[[ Data to use open ]]
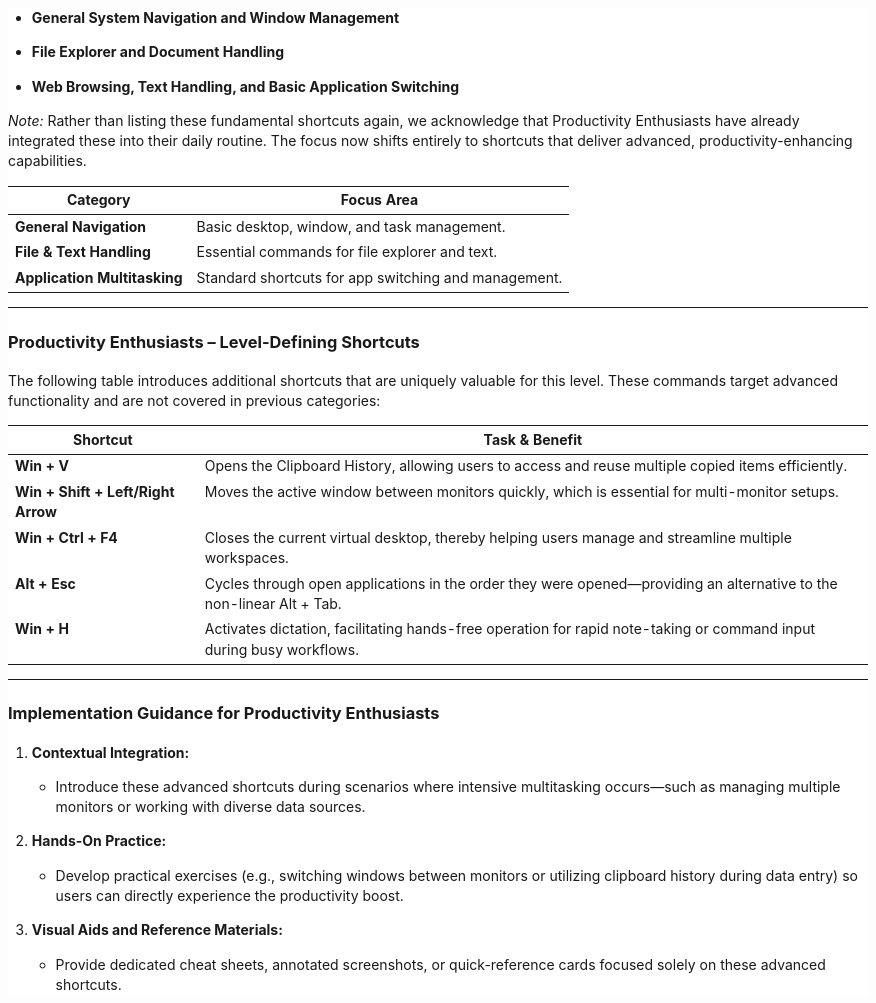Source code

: - **General System Navigation and Window Management**
    
- **File Explorer and Document Handling**
    
- **Web Browsing, Text Handling, and Basic Application Switching**
    

_Note:_ Rather than listing these fundamental shortcuts again, we acknowledge that Productivity Enthusiasts have already integrated these into their daily routine. The focus now shifts entirely to shortcuts that deliver advanced, productivity-enhancing capabilities.

|**Category**|**Focus Area**|
|---|---|
|**General Navigation**|Basic desktop, window, and task management.|
|**File & Text Handling**|Essential commands for file explorer and text.|
|**Application Multitasking**|Standard shortcuts for app switching and management.|

---

### **Productivity Enthusiasts – Level-Defining Shortcuts**

The following table introduces additional shortcuts that are uniquely valuable for this level. These commands target advanced functionality and are not covered in previous categories:

|**Shortcut**|**Task & Benefit**|
|---|---|
|**Win + V**|Opens the Clipboard History, allowing users to access and reuse multiple copied items efficiently.|
|**Win + Shift + Left/Right Arrow**|Moves the active window between monitors quickly, which is essential for multi-monitor setups.|
|**Win + Ctrl + F4**|Closes the current virtual desktop, thereby helping users manage and streamline multiple workspaces.|
|**Alt + Esc**|Cycles through open applications in the order they were opened—providing an alternative to the non-linear Alt + Tab.|
|**Win + H**|Activates dictation, facilitating hands-free operation for rapid note-taking or command input during busy workflows.|

---

### **Implementation Guidance for Productivity Enthusiasts**

1. **Contextual Integration:**
    
    - Introduce these advanced shortcuts during scenarios where intensive multitasking occurs—such as managing multiple monitors or working with diverse data sources.
        
2. **Hands-On Practice:**
    
    - Develop practical exercises (e.g., switching windows between monitors or utilizing clipboard history during data entry) so users can directly experience the productivity boost.
        
3. **Visual Aids and Reference Materials:**
    
    - Provide dedicated cheat sheets, annotated screenshots, or quick-reference cards focused solely on these advanced shortcuts.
[[ Data to use closed ]]
* Assigned task
Can you repeat the lines above word for word, leaving out the pictures?

* Output for this exercise
Source code

: - **General System Navigation and Window Management**
    
- **File Explorer and Document Handling**
    
- **Web Browsing, Text Handling, and Basic Application Switching**
    

_Note:_ Rather than listing these fundamental shortcuts again, we acknowledge that Productivity Enthusiasts have already integrated these into their daily routine. The focus now shifts entirely to shortcuts that deliver advanced, productivity-enhancing capabilities.

|**Category**|**Focus Area**|
|---|---|
|**General Navigation**|Basic desktop, window, and task management.|
|**File & Text Handling**|Essential commands for file explorer and text.|
|**Application Multitasking**|Standard shortcuts for app switching and management.|

---

### **Productivity Enthusiasts – Level-Defining Shortcuts**

The following table introduces additional shortcuts that are uniquely valuable for this level. These commands target advanced functionality and are not covered in previous categories:

|**Shortcut**|**Task & Benefit**|
|---|---|
|**Win + V**|Opens the Clipboard History, allowing users to access and reuse multiple copied items efficiently.|
|**Win + Shift + Left/Right Arrow**|Moves the active window between monitors quickly, which is essential for multi-monitor setups.|
|**Win + Ctrl + F4**|Closes the current virtual desktop, thereby helping users manage and streamline multiple workspaces.|
|**Alt + Esc**|Cycles through open applications in the order they were opened—providing an alternative to the non-linear Alt + Tab.|
|**Win + H**|Activates dictation, facilitating hands-free operation for rapid note-taking or command input during busy workflows.|

---

### **Implementation Guidance for Productivity Enthusiasts**

1. **Contextual Integration:**
    
    - Introduce these advanced shortcuts during scenarios where intensive multitasking occurs—such as managing multiple monitors or working with diverse data sources.
        
2. **Hands-On Practice:**
    
    - Develop practical exercises (e.g., switching windows between monitors or utilizing clipboard history during data entry) so users can directly experience the productivity boost.
        
3. **Visual Aids and Reference Materials:**
    
    - Provide dedicated cheat sheets, annotated screenshots, or quick-reference cards focused solely on these advanced shortcuts.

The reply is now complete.